Exercise goal ▸ Repeat all of the records word for word, but skip any picture.

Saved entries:
[Start of Attachment]

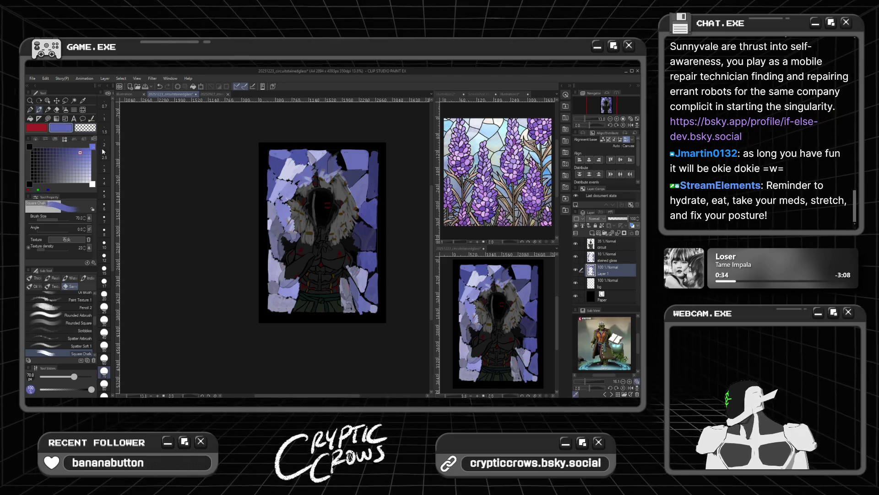
mouse_move(338, 156)
left_mouse_down()
mouse_move(344, 169)
mouse_move(341, 159)
left_mouse_up()
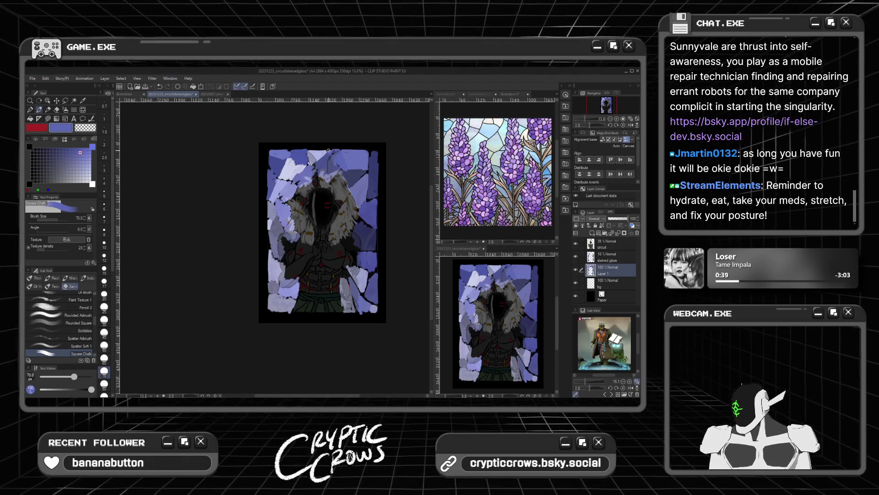
Sample grey-blue and lavender tones from the painting, then raise the circuit layer to full opacity
left_click(296, 176, "alt")
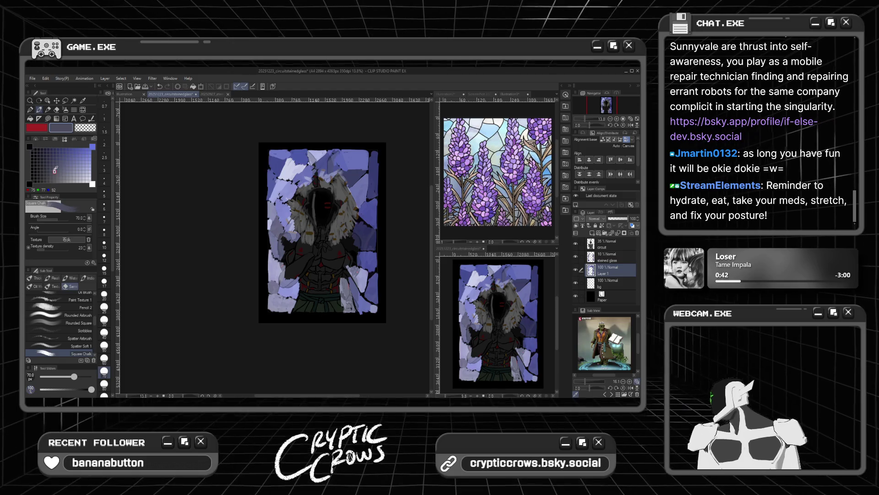
left_click(288, 179, "alt")
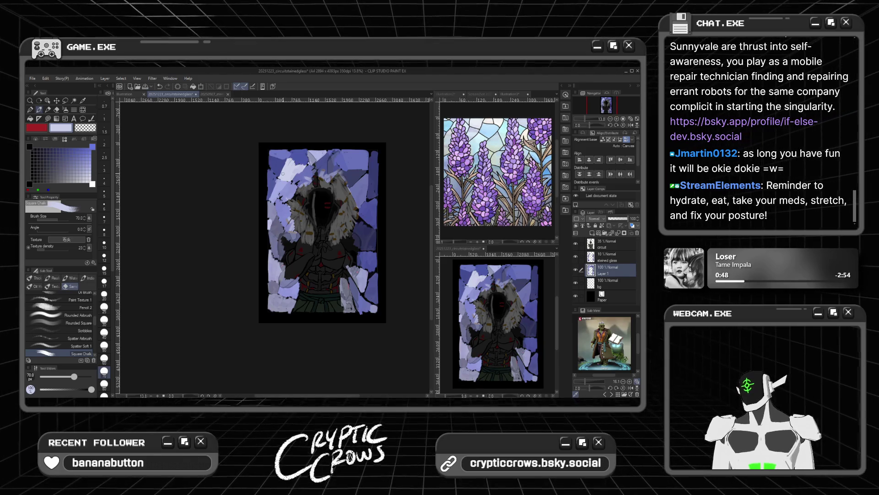
left_click(71, 148)
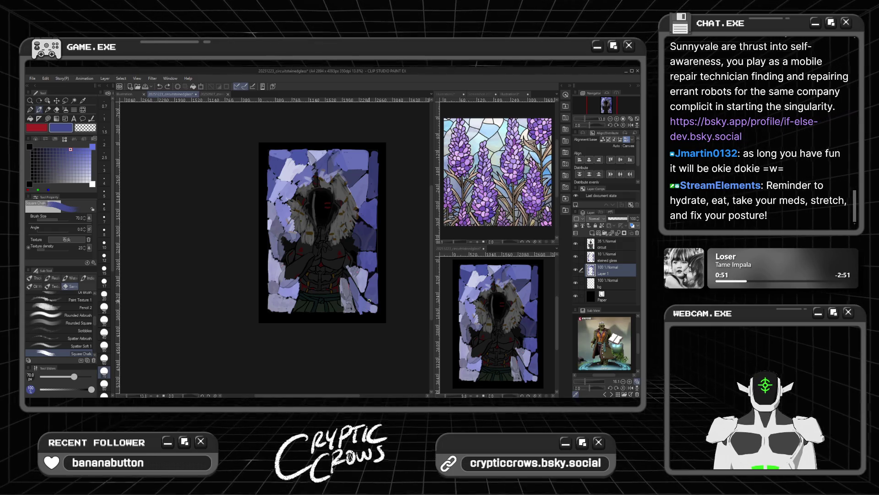
left_click(362, 303)
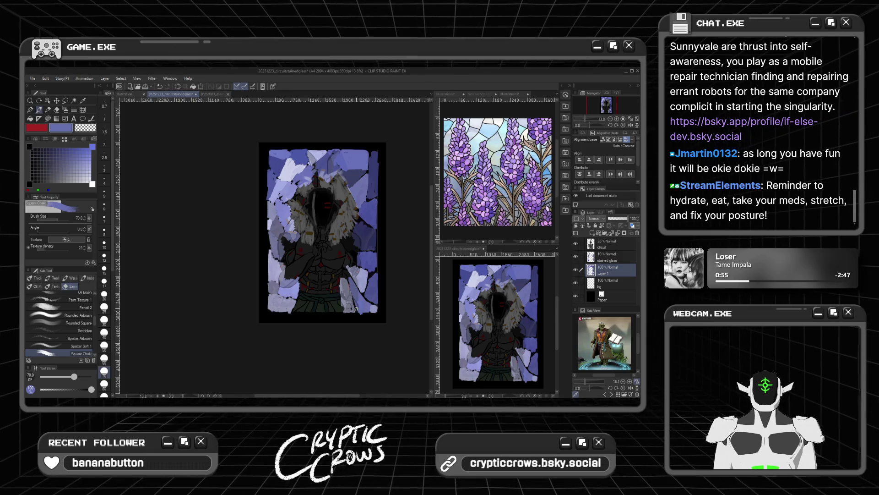
left_click(277, 299, "alt")
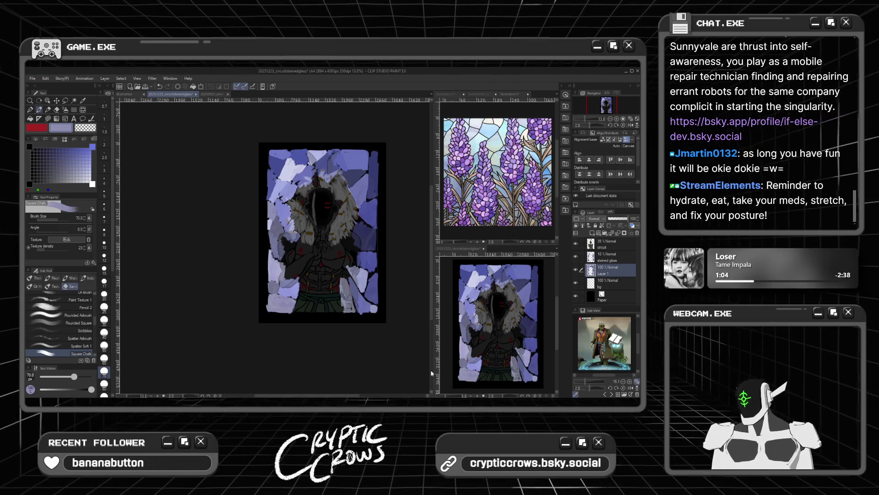
left_click(609, 243)
left_click_drag(616, 218, 628, 218)
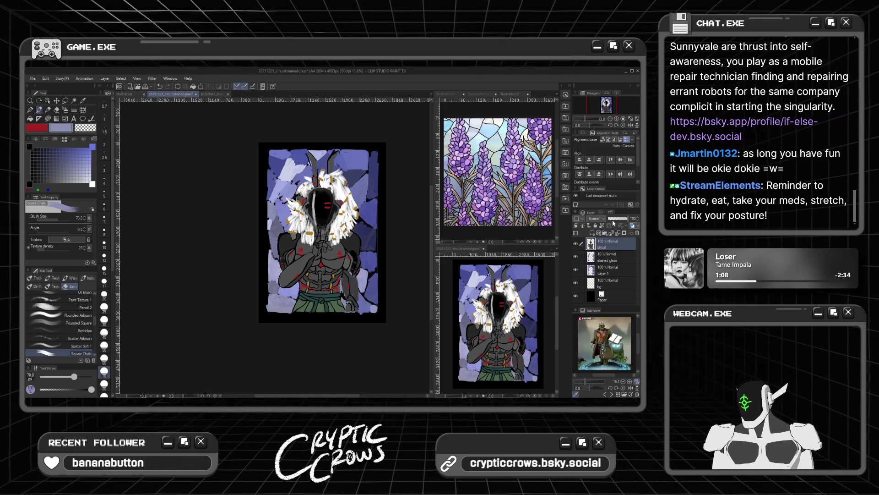
On Layer 1, lighten a background shard with a light lavender stroke
left_click(602, 273)
scroll(399, 280, "up", 2)
left_click(371, 278, "alt")
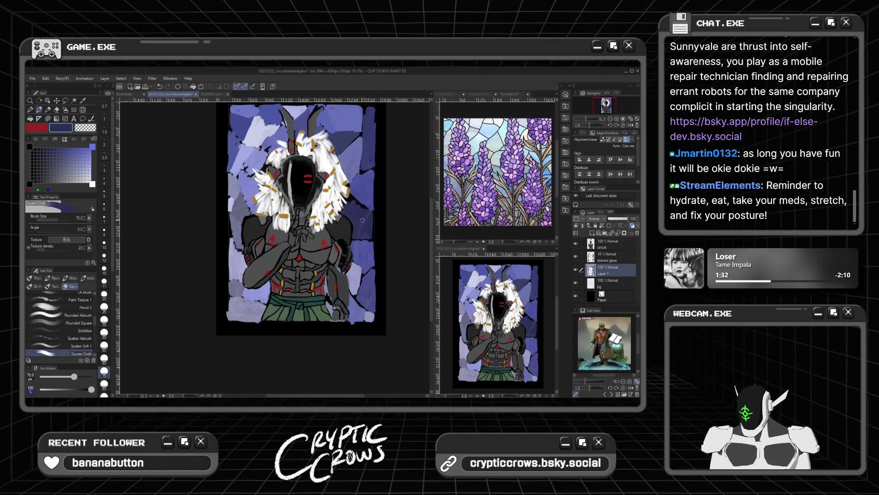
left_click(76, 148)
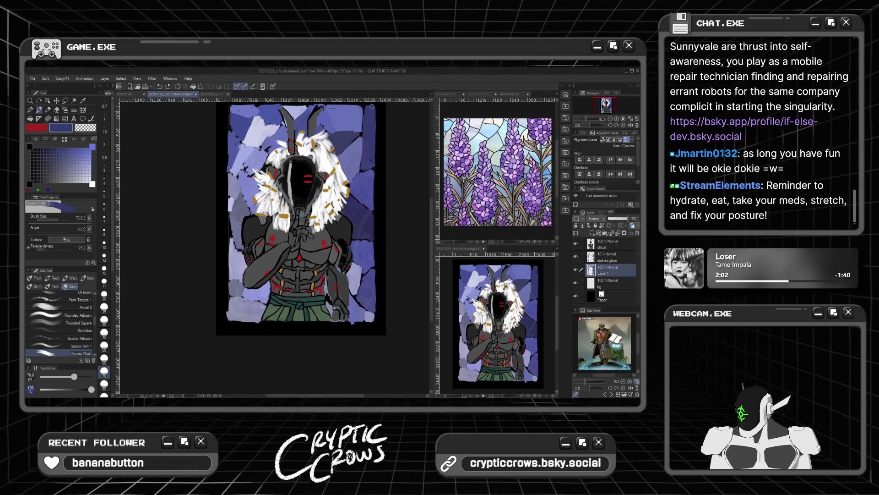
scroll(311, 130, "up", 1)
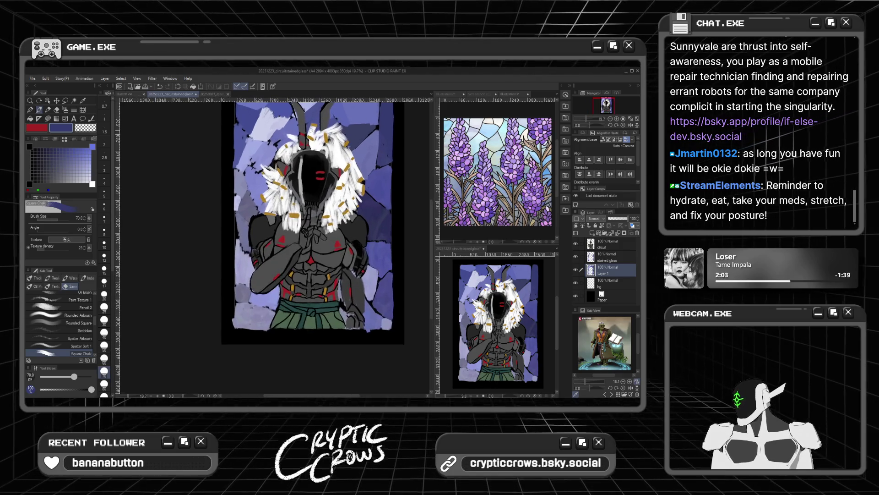
left_click(273, 124, "alt")
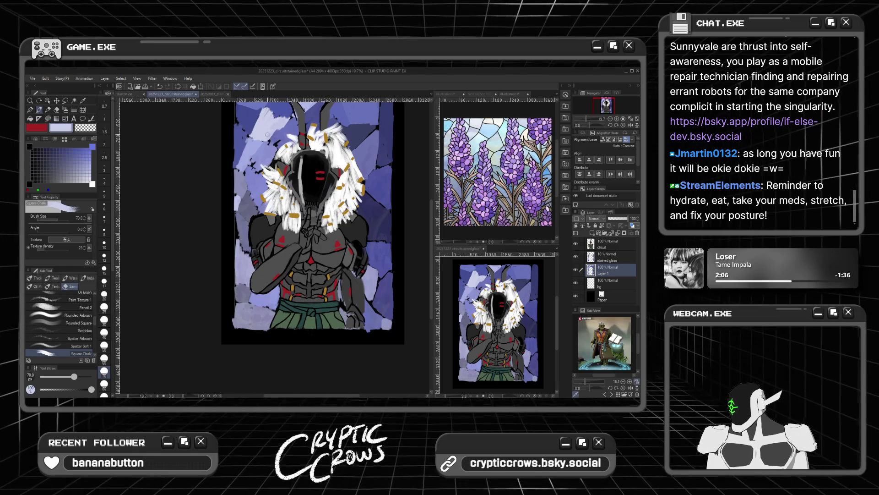
left_click_drag(273, 124, 252, 147)
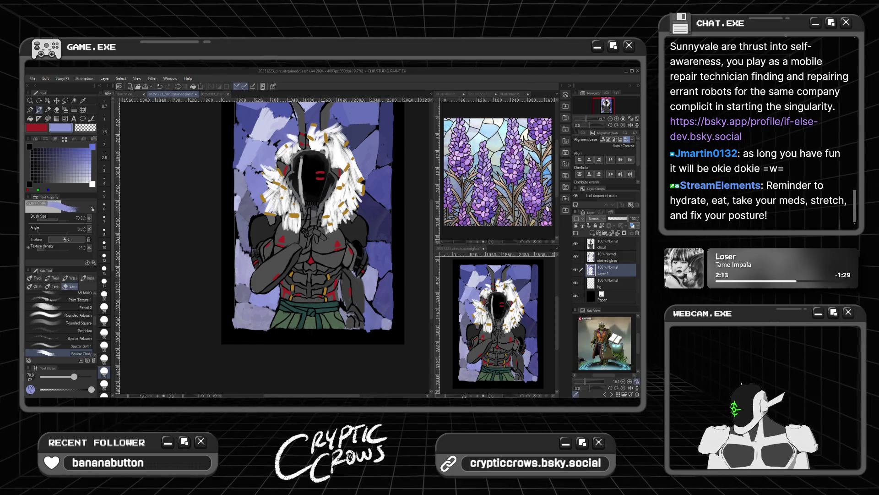
scroll(272, 169, "down", 1)
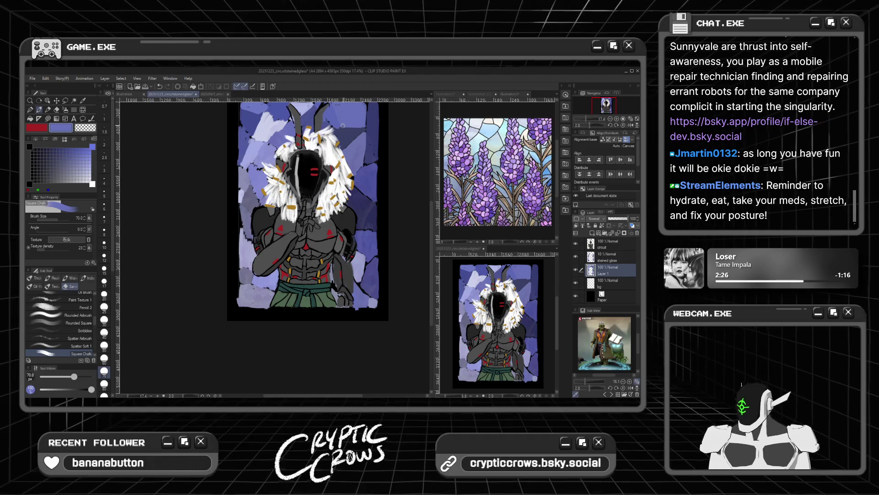
scroll(351, 131, "down", 2)
scroll(351, 135, "up", 1)
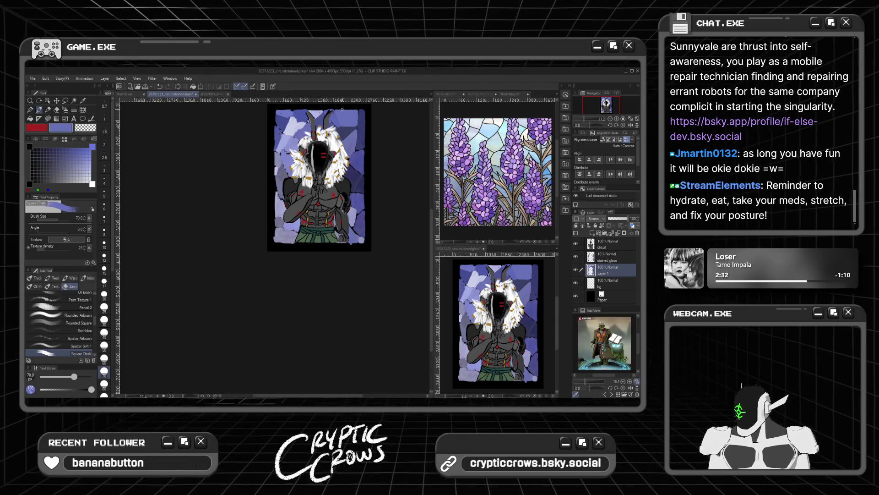
Brush pale lavender and blue-violet strokes along the bottom canvas edge below the belt
scroll(342, 109, "down", 1)
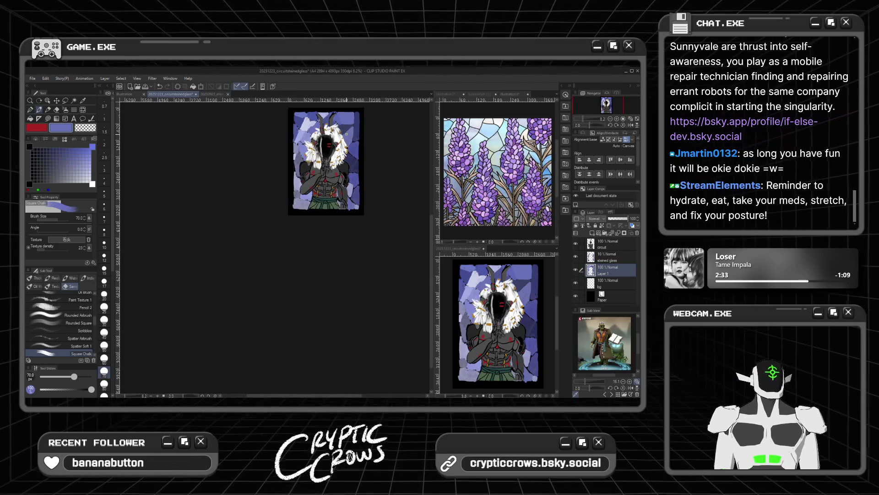
scroll(347, 133, "up", 2)
scroll(352, 155, "up", 2)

[End of Attachment]

The completed task ▸
mouse_move(338, 156)
left_mouse_down()
mouse_move(344, 169)
mouse_move(341, 159)
left_mouse_up()
Sample grey-blue and lavender tones from the painting, then raise the circuit layer to full opacity
left_click(296, 176, "alt")
left_click(288, 179, "alt")
left_click(71, 148)
left_click(362, 303)
left_click(277, 299, "alt")
left_click(609, 243)
left_click_drag(616, 218, 628, 218)
On Layer 1, lighten a background shard with a light lavender stroke
left_click(602, 273)
scroll(399, 280, "up", 2)
left_click(371, 278, "alt")
left_click(76, 148)
scroll(311, 130, "up", 1)
left_click(273, 124, "alt")
left_click_drag(273, 124, 252, 147)
scroll(272, 169, "down", 1)
scroll(351, 131, "down", 2)
scroll(351, 135, "up", 1)
Brush pale lavender and blue-violet strokes along the bottom canvas edge below the belt
scroll(342, 109, "down", 1)
scroll(347, 133, "up", 2)
scroll(352, 155, "up", 2)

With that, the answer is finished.